Finding independent sponsors
The first challenge for family offices that want to pursue independent sponsor deals is connecting with the right independent sponsor at the right time.
“A very significant amount of my time over the past few years has been spent building relationships with independent sponsors, because that connectivity is mutually beneficial,” says Sam Goodman, president of Five Points Family Ventures, a single-family office established to manage the assets of the Hawkins family, which owns Crown Automotive Group.
Jason Beren, CEO of single-family office the Eastbridge Group, has found other investors to be a good source.
“The best channel is other like-minded family offices,” Beren says. Beren has a deep network of other family offices in New York and across the country. There are also conferences and events set up specifically to match sponsors and investors.
“You are building your natural network through these channels,” Beren says. “There’s not any single repository where you can look up independent sponsors.”
Vetting independent sponsors
It’s also important to determine, before making an investment, whether the independent sponsor has the skills to see the deal through. This makes it especially important to evaluate the independent sponsor before investing.
Goodman uses the process of evaluating a deal to help determine if the independent sponsor would make a good partner.
“Doing diligence is eye-opening and gives us a real sense of how people work,” Goodman says. “We oftentimes will pass on deals the first time, but if we like the group and we see the world similarly, we may invest in another deal with them in the future.”
An efficient process
Goodman has created a process to quickly winnow the list of possible deals and then vet the independent sponsors along with the potential investments. Speed is important.
“We have a very efficient diligence and investment committee process, and it allows us to move quickly,” Goodman says. “We can triage a high volume of deals, eliminate, and narrow the list down to those that we want to take a deeper look into very quickly. Then we have a very standardized diligence and approval process that allows us to make decisions quickly and decisively.”
It’s important for a family office that is considering independent sponsor transactions to eliminate drawn-out approval processes.

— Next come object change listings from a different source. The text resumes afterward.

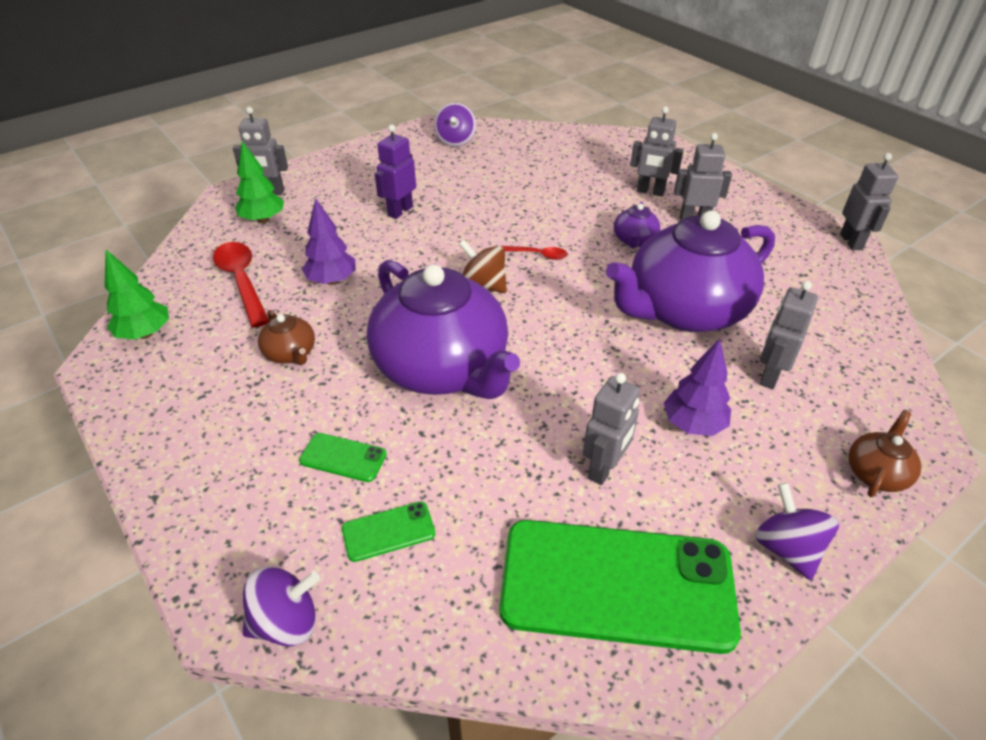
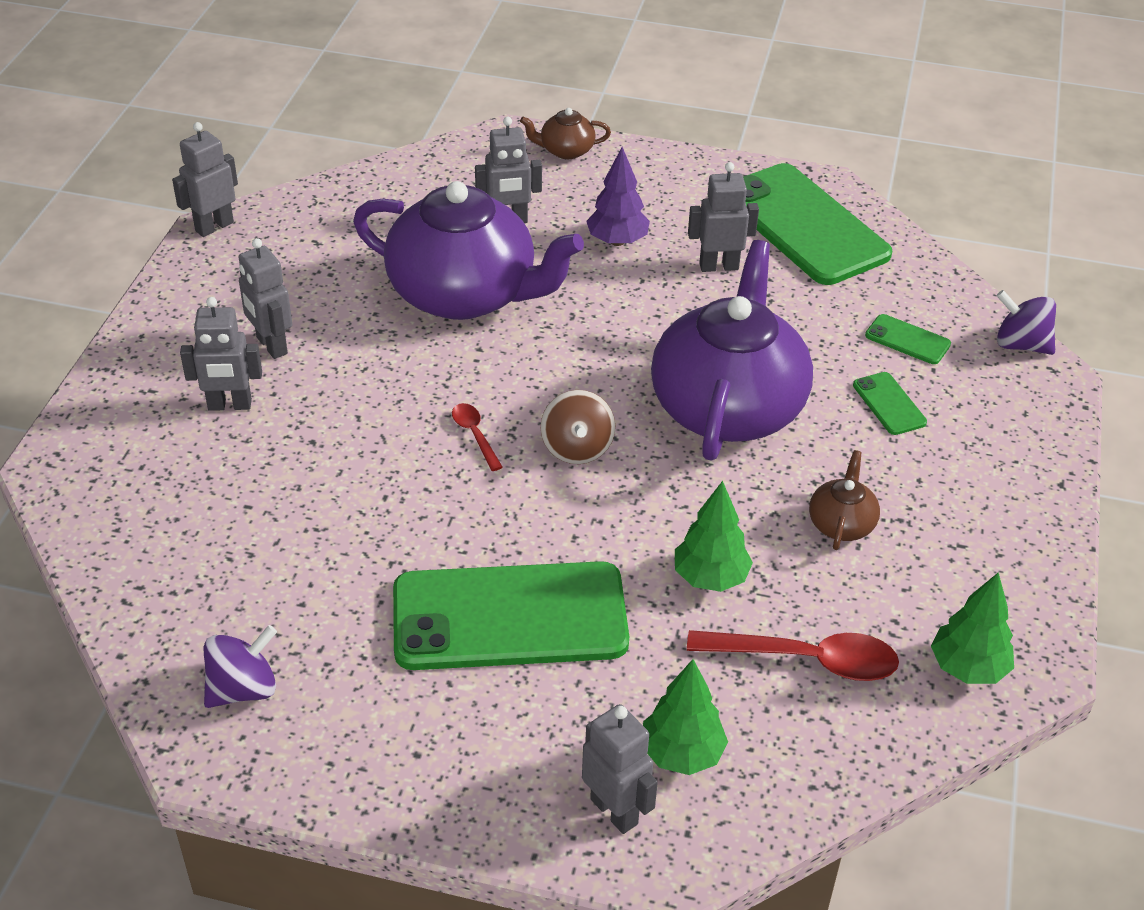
camera: 130 degrees left, 0 degrees up
(242, 281) = (806, 660): red spoon -> red spoon turned 105 degrees counterclockwise
(332, 280) = (710, 578): purple tree -> green tree
(400, 211) = (509, 617): purple robot -> green phone
(634, 240) = (366, 374): purple teapot -> none
(650, 192) = (229, 405): grey robot -> grey robot turned 105 degrees clockwise
(786, 548) = (684, 170): purple spinning top -> none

“We have a very clear process for how we make decisions. We don’t have committees upon committees. We just have a very structured process,” Goodman says. “We use a quantitative scorecard to score deals on the front and back end. If the deal doesn’t make it past a certain score, we’re out. If it’s in a middle range, we’ll have a brief discussion with our investment committee to gauge interest. We’re meeting weekly, so we have an ability to move fairly quickly. We have an investment committee that we report to that has to approve the deal at the end. But because we meet weekly, we always have an idea of where things stand.”